For flavorings, I like to add a little bit of ground coffee and cinnamon. The two of these give a nice, deep roasted flavor and just a little bit of spice from the cinnamon. You can also add little bit of ground ginger to give just a little bit more som-something. 

Time to make the scones! 

Recipe

3/4 cup organic whole wheat flour 

1/4 cup kamut flour (you can also use spelt flour) 

1/4 cup rolled oats 

2 tbsp ground flax seeds

2 tbsp coconut sugar

1 tbsp ground coffee 

1 tsp cinnamon 

1 tsp baking soda 

1 tsp baking powder 

1/3 cup chopped cashews 

1 large super ripe banana 

1/3 cup chopped Deglet-Noor dates (about 6-7 dates) 
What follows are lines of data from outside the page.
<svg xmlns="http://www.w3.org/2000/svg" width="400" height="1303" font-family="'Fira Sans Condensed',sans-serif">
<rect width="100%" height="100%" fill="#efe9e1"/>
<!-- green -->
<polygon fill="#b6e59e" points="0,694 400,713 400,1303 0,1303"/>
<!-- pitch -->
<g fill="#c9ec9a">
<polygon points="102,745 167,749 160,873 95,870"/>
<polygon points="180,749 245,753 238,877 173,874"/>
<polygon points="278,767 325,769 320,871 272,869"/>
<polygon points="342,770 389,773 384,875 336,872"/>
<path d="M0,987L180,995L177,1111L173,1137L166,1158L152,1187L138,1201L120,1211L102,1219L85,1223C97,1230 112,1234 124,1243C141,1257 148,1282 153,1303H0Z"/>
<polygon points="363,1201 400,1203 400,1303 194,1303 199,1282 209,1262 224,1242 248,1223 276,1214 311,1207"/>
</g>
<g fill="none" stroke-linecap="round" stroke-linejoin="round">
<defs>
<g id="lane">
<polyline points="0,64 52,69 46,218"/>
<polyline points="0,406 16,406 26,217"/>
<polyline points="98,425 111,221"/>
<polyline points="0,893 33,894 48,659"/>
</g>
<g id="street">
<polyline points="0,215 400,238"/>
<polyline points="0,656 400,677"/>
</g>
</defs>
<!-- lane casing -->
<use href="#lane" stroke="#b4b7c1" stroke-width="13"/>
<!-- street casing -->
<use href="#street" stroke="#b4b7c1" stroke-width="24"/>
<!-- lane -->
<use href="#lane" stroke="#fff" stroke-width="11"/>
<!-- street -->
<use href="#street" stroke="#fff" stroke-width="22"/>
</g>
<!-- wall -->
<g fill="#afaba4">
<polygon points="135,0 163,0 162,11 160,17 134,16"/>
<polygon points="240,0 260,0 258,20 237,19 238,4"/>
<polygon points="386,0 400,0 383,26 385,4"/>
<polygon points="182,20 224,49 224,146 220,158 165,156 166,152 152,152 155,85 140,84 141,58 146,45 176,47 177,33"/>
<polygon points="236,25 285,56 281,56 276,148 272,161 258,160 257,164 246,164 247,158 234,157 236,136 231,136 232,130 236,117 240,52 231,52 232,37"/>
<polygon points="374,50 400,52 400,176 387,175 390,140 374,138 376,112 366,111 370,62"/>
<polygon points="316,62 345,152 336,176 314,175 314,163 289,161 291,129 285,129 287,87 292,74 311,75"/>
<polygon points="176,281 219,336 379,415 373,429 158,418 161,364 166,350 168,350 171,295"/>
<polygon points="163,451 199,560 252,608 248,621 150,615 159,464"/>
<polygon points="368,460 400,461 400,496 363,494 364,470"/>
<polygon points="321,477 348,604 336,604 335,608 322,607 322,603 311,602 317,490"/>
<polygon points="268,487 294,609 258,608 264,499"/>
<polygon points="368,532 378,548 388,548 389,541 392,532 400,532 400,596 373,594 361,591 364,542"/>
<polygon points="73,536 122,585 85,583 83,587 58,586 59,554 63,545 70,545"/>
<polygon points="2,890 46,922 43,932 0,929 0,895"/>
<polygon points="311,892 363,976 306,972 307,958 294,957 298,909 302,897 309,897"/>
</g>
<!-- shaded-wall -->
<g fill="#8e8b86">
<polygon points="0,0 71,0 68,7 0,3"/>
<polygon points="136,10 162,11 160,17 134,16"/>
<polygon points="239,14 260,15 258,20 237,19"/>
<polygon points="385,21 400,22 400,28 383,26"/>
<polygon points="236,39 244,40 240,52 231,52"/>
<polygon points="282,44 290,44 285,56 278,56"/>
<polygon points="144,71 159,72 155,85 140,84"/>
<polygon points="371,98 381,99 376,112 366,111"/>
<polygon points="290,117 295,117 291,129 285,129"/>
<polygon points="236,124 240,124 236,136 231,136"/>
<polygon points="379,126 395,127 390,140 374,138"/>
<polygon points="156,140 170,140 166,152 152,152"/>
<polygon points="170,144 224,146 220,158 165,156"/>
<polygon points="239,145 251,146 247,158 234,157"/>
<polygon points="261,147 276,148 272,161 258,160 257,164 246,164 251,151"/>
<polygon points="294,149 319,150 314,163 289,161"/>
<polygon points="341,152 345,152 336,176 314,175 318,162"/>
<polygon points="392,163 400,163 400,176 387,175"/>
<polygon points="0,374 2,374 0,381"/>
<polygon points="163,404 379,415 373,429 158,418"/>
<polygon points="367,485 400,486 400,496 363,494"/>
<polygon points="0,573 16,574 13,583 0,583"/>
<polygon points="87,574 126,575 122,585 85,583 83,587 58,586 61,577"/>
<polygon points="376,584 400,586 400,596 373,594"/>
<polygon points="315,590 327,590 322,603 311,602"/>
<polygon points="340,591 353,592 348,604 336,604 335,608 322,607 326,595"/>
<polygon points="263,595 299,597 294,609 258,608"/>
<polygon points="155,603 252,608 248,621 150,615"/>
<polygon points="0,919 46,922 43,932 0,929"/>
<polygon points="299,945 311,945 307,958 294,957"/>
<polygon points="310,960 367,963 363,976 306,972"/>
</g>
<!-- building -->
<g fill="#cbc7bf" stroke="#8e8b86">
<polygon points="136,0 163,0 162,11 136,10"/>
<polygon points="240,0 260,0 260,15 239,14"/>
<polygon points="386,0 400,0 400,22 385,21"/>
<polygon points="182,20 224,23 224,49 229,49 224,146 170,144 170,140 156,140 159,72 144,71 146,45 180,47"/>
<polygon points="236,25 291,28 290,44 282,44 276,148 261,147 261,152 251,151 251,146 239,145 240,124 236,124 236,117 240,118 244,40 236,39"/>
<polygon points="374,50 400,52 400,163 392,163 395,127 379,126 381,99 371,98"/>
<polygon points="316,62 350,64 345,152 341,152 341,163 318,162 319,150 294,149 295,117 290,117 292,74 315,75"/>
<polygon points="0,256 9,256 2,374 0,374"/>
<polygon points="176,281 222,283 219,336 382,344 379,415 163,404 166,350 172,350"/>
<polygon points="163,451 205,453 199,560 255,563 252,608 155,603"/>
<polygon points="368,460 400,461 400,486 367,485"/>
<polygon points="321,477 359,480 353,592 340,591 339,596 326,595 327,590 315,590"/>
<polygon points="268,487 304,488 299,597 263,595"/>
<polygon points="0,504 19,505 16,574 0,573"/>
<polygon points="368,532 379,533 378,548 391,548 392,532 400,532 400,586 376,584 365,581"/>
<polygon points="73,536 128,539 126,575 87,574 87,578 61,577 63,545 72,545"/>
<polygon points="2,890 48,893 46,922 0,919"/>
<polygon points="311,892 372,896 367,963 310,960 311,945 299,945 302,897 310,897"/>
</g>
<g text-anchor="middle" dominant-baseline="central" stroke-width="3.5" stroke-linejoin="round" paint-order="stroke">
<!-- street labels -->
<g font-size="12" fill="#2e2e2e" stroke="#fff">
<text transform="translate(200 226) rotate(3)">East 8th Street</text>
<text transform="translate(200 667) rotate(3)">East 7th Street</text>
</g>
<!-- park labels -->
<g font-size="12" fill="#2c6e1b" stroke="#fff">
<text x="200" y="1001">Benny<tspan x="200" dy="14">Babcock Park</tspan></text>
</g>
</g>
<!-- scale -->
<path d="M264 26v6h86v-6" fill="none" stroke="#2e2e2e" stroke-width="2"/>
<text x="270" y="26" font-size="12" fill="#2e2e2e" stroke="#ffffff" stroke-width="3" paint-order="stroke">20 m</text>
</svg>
3 tbsp avocado or olive oil 

2 tbsp tahini 

1/4 cup almond milk 

1 tbsp almond milk + 1 tbsp coconut sugar for topping scones, mixed together 

Preheat the oven to 375F and line a baking sheet with parchment paper

In a small bowl, soak the dates in boiling water for 15 minutes (this will make them easier to blend). 

In a large bowl, whisk together the flours, rolled oats, flax, coconut sugar, coffee, cinnamon, baking powder, baking soda, salt and cashews. 

Drain the dates from the water. In a food processor, add the dates, banana, oil and tahini and blend until smooth. Add the almond milk and blend again. 

Pour the wet ingredients into the dry ingredients and stir together until the flour is absorbed and you get a dough that holds it shape, but isn’t too dry. 

Divide dough into 6 parts, shape into thick discs. Slice an “X” into the top of each disc with a sharp knife. Brush with the almond milk and coconut sugar mixture. 

Bake for 20 to 23 minutes, until the tops start to turn a darker golden brown. Enjoy warm with a schemer of vegan cream cheese.